Drawing upon this research evidence and field experience in New York and London, Dr Brown brought this expertise back to Australia, establishing the Family Systems Institute, from which a dedicated Family Systems Practice also commenced. She has also completed her PhD in social science at UNSW where she focussed on parents experience of their child’s mental health treatment.
At the PLC Armidale event ‘Adolescence: independence on steroids’ on Monday, 11 September, Mrs Taylor says Dr Brown will present some big ideas about a different pathway to effective parenting.
“Based on her research and Dr Murray Bowen’s family systems theory, she uses real examples to illustrate how parents recover their clarity and confidence and, in turn, help their children to grow into responsibly resilient young people,” Mrs Taylor said.
“Dr Brown will empower you to be crucial to your daughter’s well-being and know how to promote appropriate levels of responsible independence.
“This significant community event is relevant to parents, educators and those working with pre-teen girls through to young women across the New England, North West Region.”
Along with her numerous research and academic publications, Dr Brown is the author of two books, ‘Growing Yourself Up…How to bring your best to all of life’s relationships’ and ‘Confident Parenting’. Most recently, Dr Brown has established the Parent Hope Project and a podcast series of the same name.
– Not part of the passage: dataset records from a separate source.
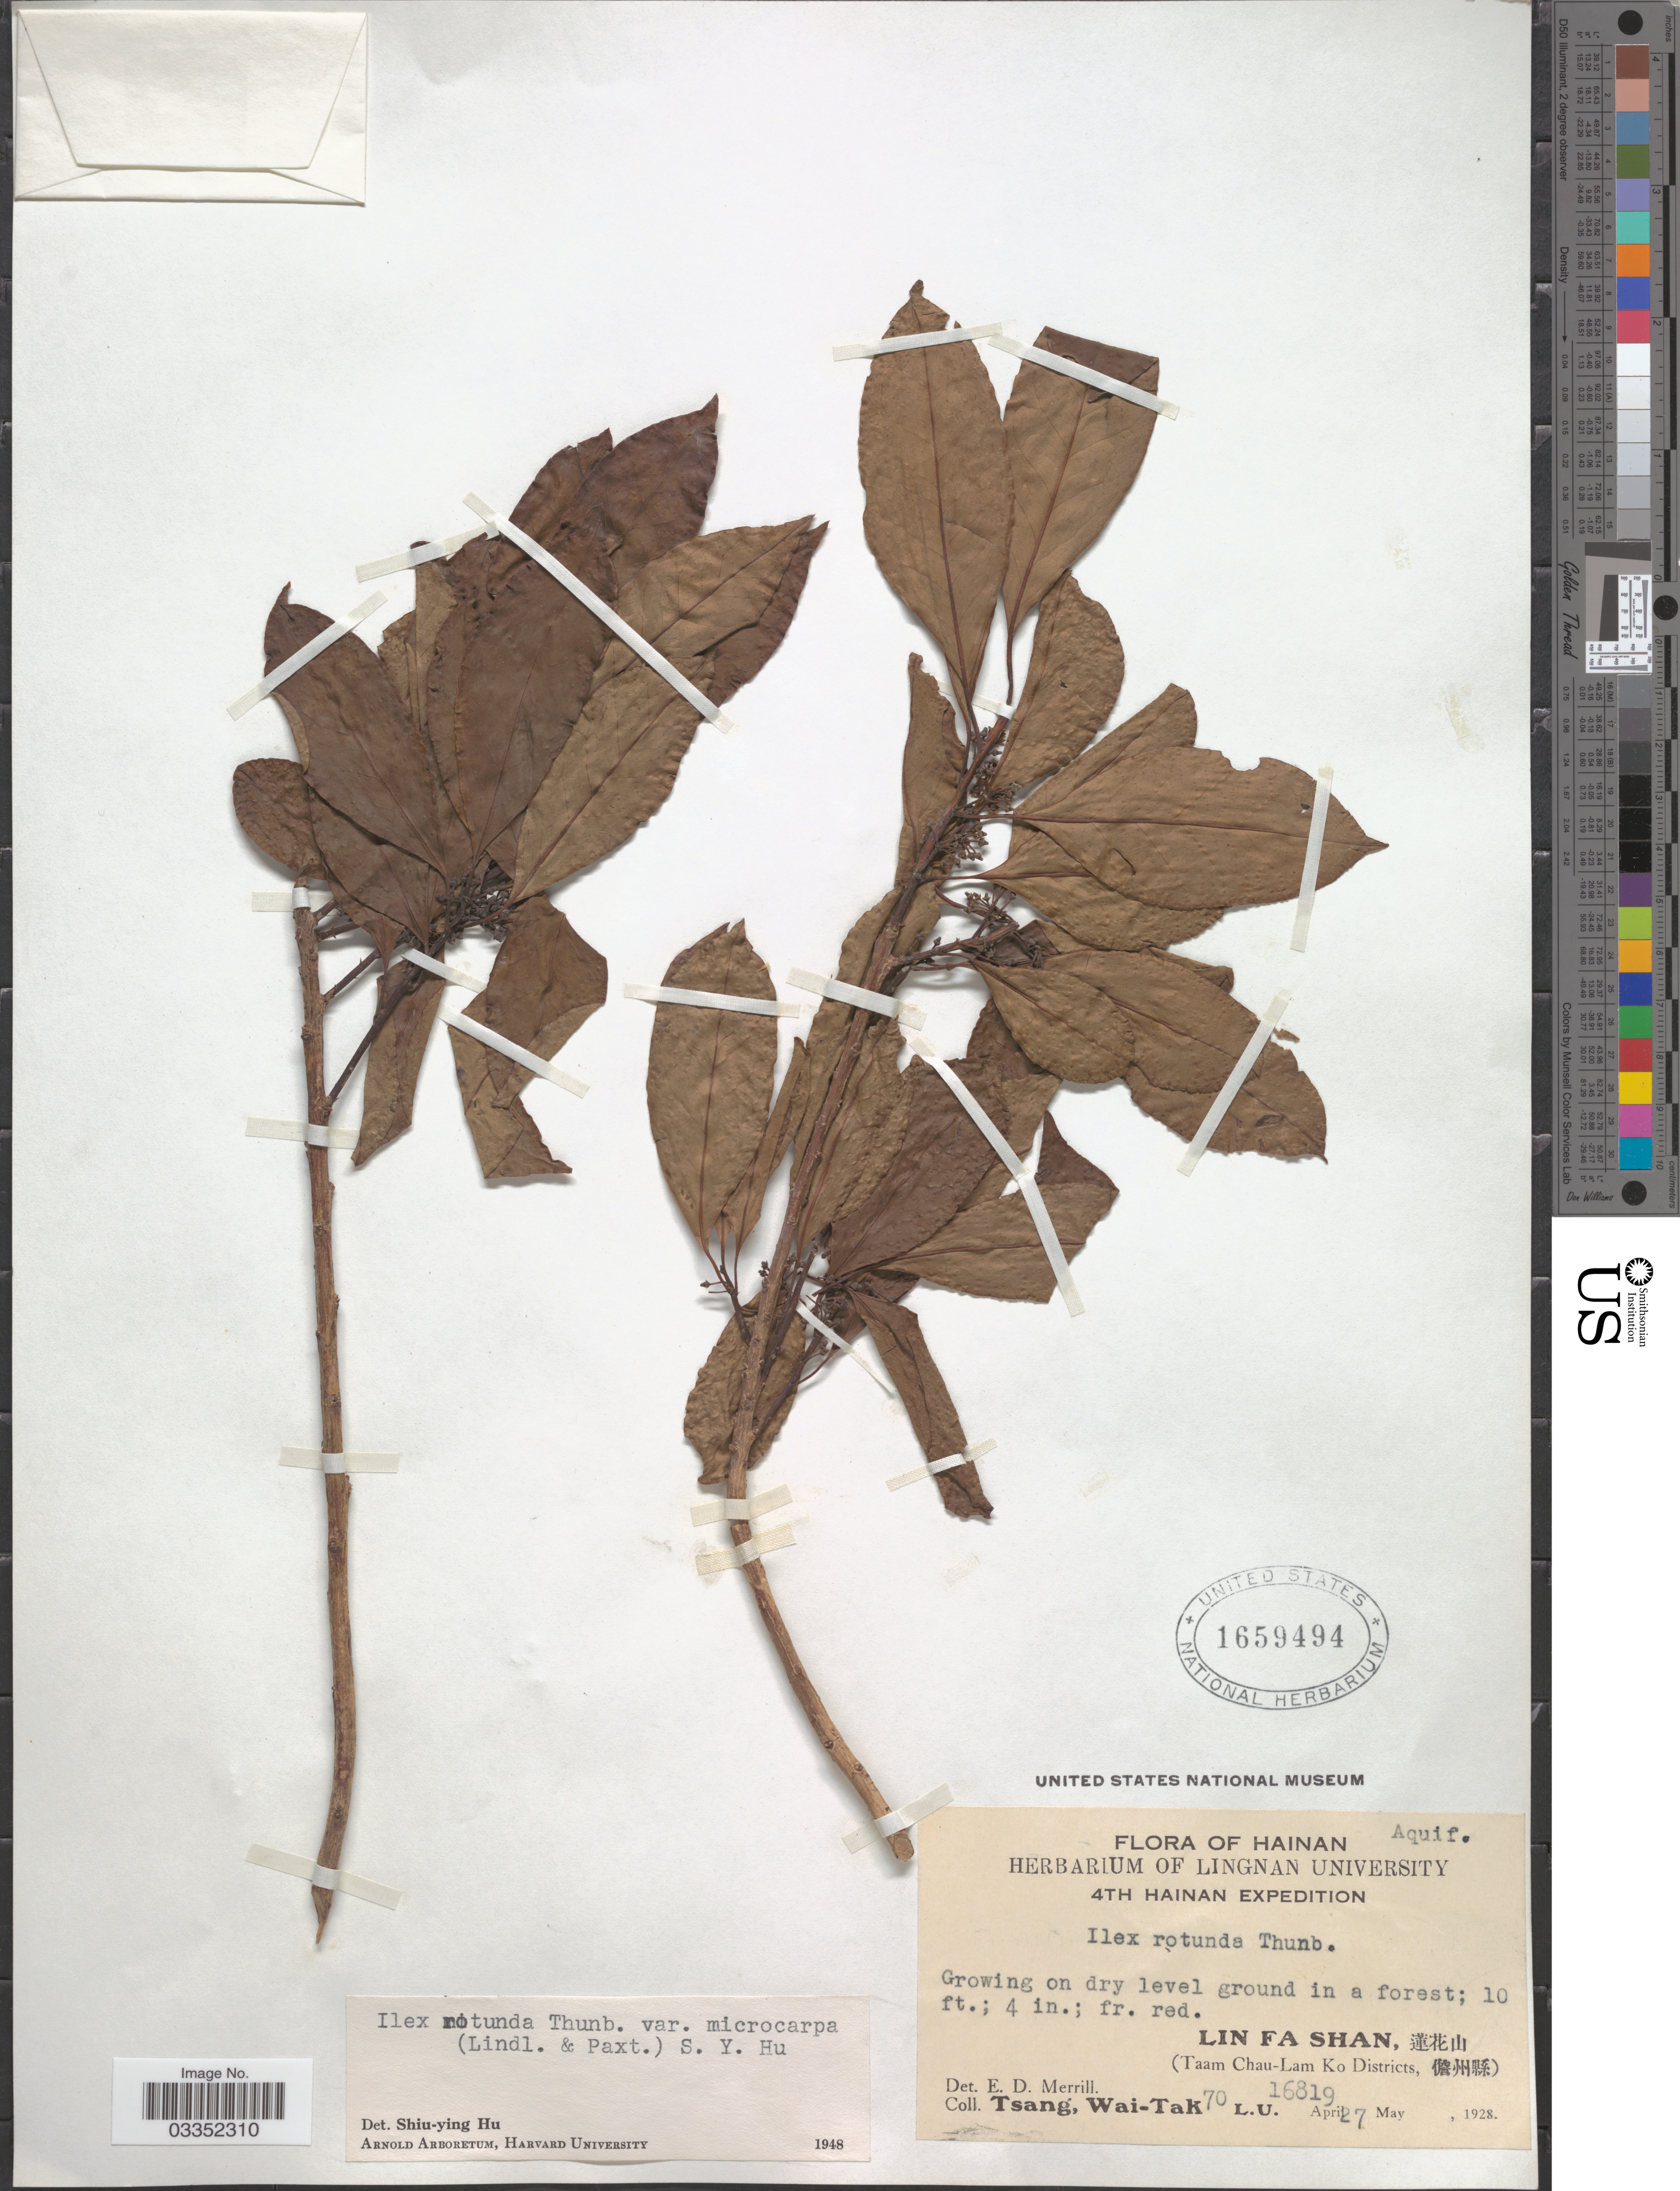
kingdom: Plantae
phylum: Tracheophyta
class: Magnoliopsida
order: Aquifoliales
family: Aquifoliaceae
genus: Ilex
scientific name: Ilex rotunda var. microcarpa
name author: (Lindl. ex Paxton) S.Y. Hu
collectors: W. T. Tsang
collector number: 70/L.U.16819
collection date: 1928-04-27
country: China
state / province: Hainan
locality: LFa Shan, (Taam Chau-Lam Ko Districts.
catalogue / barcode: US 1659494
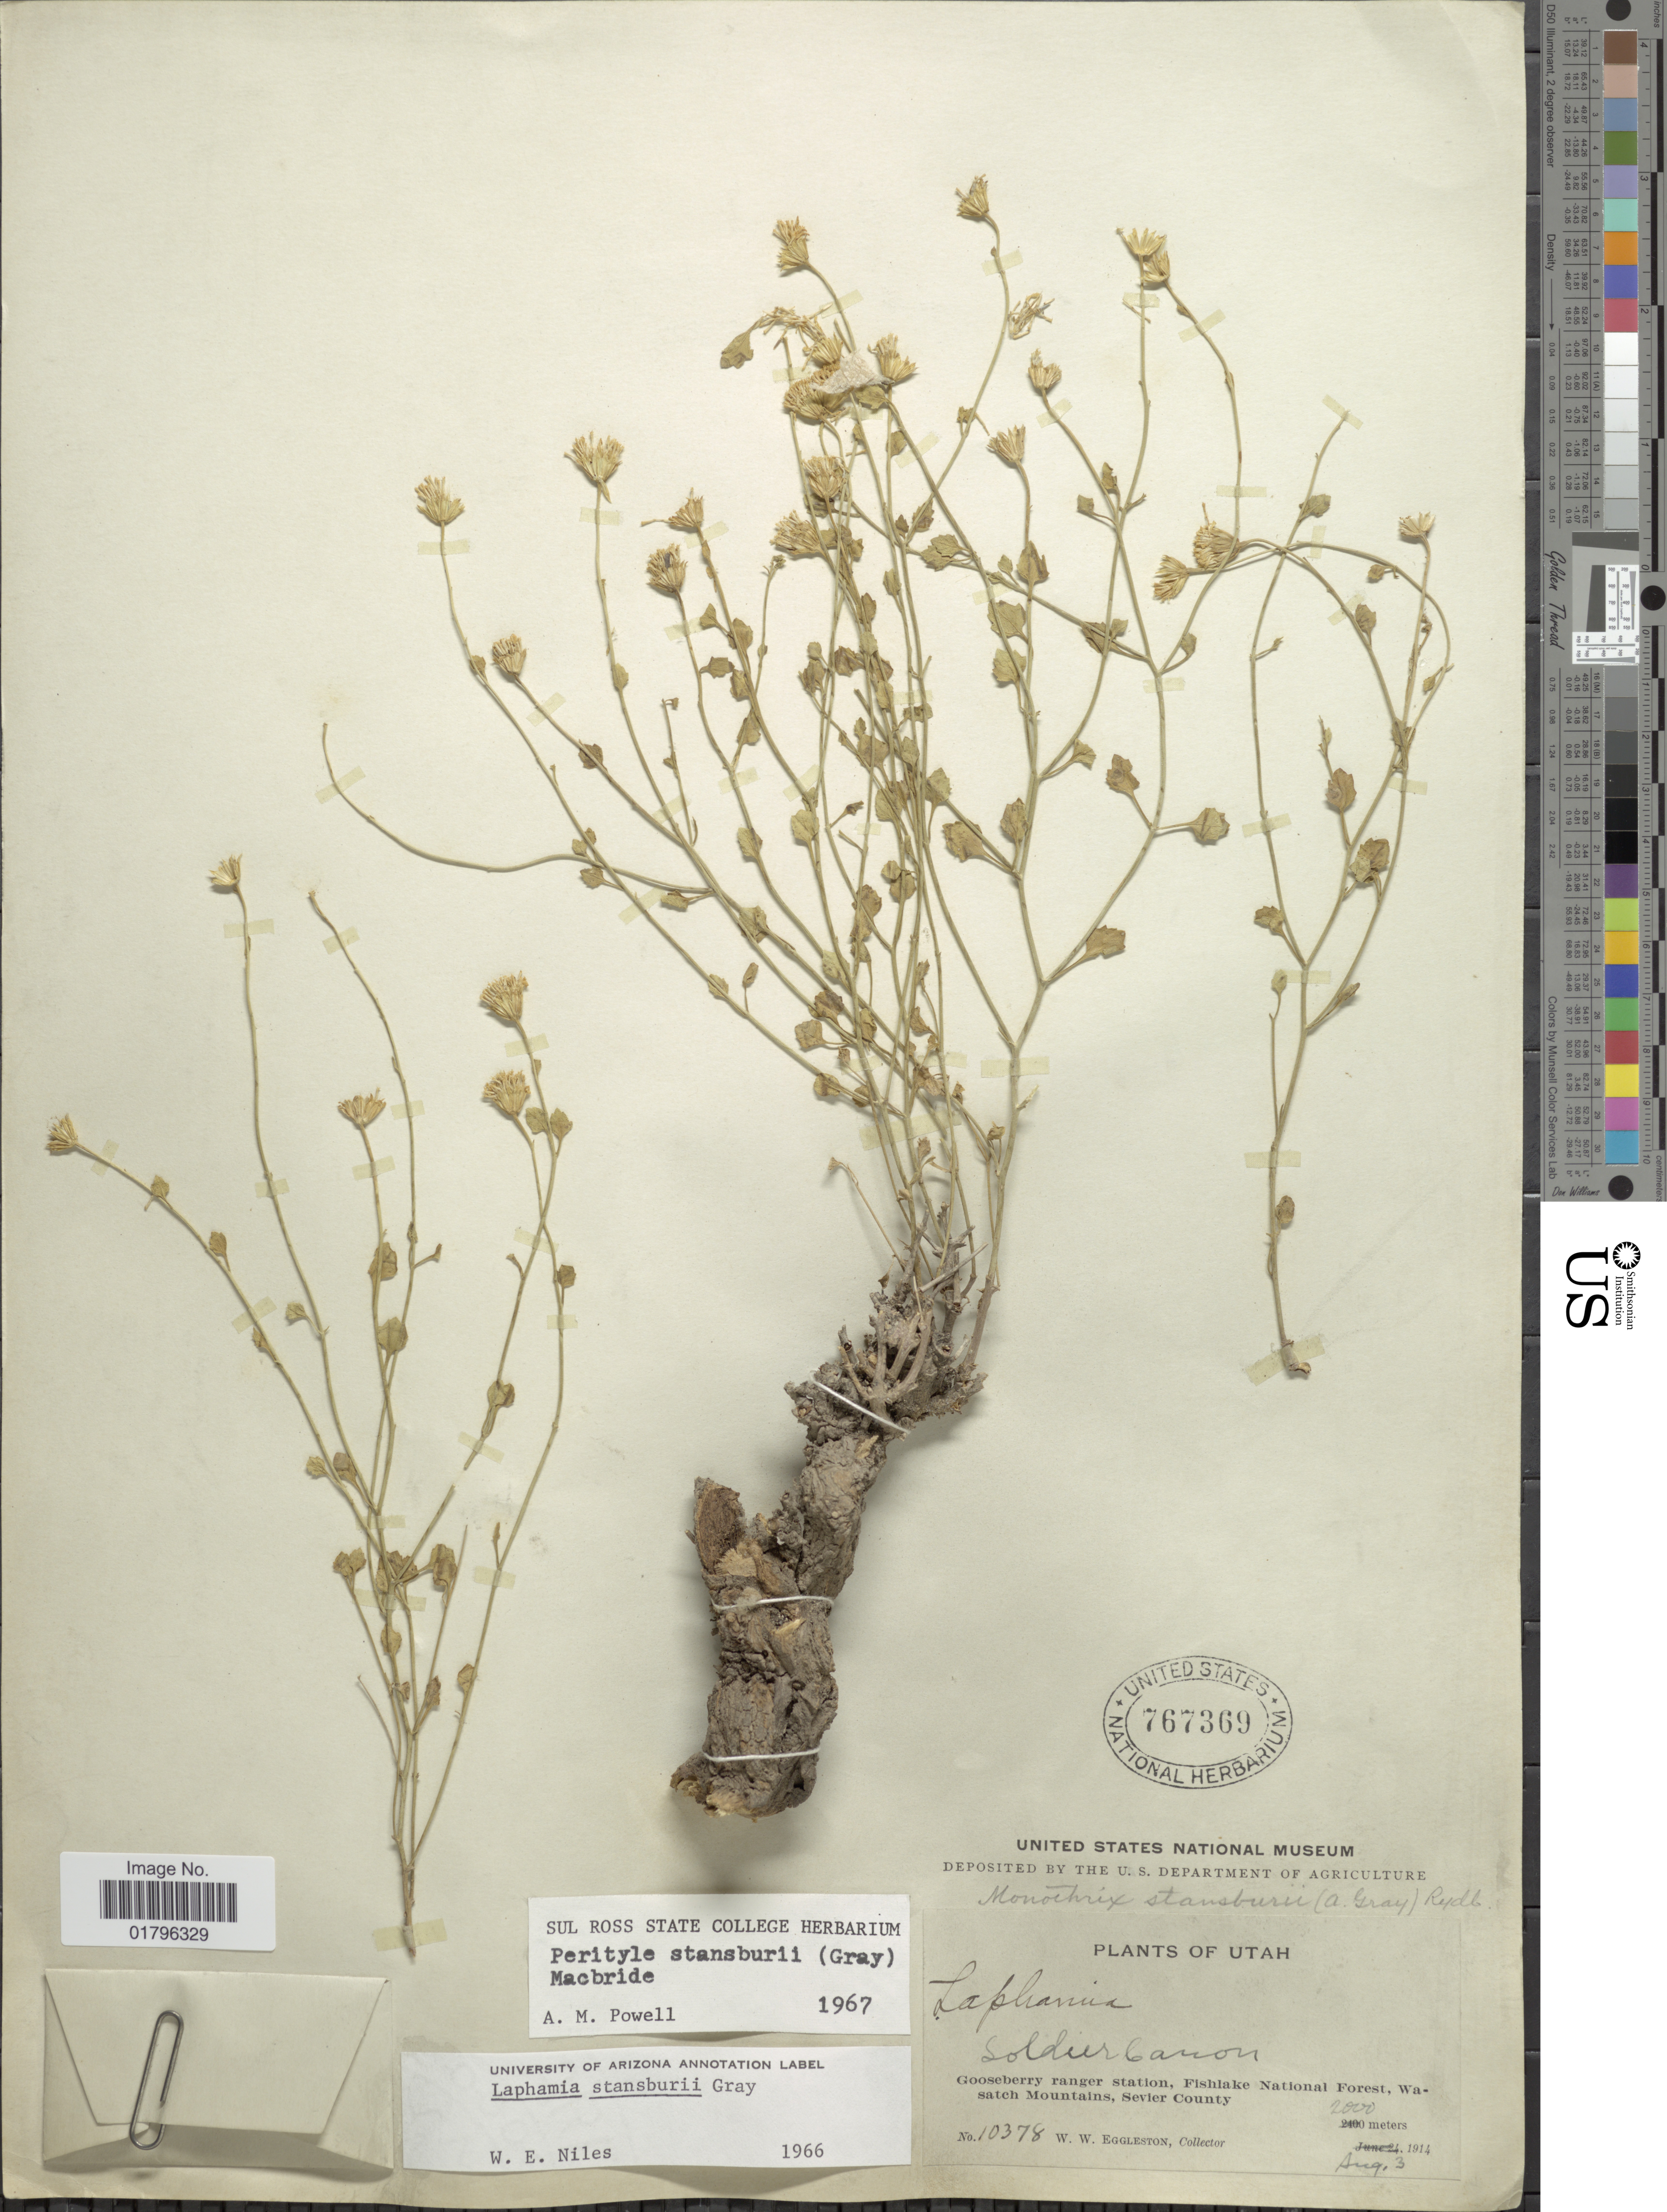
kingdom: Plantae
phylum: Tracheophyta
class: Magnoliopsida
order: Asterales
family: Asteraceae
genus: Perityle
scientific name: Perityle stansburyi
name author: (A. Gray) J.F. Macbr.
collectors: W. W. Eggleston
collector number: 10378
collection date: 1914-08-03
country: United States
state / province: Utah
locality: Soldier Canon, Gooseberry ranger station, Fishlake National Forest, Wasatch Mountains, Sevier County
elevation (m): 2000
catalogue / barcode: US 767369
The Child and Adolescent Mental Health Service (CAMHS) is a speciality service of the Hunter New England Local Health District Mental Health Services. It provides assessment and treatment for young people up to 17 years old, or who are attending school, and are experiencing complex and/or severe mental health problems.
“I have been invited to help their clinicians know how to support parents and families more effectively as everyone knows, adolescent and child mental health services are under pressure,” Dr Brown said.
“The demand is high, and it’s very stressful. So, I am glad to have the opportunity to help clinicians in the area get some training and know how best to partner with parents and not keep parents sidelined.”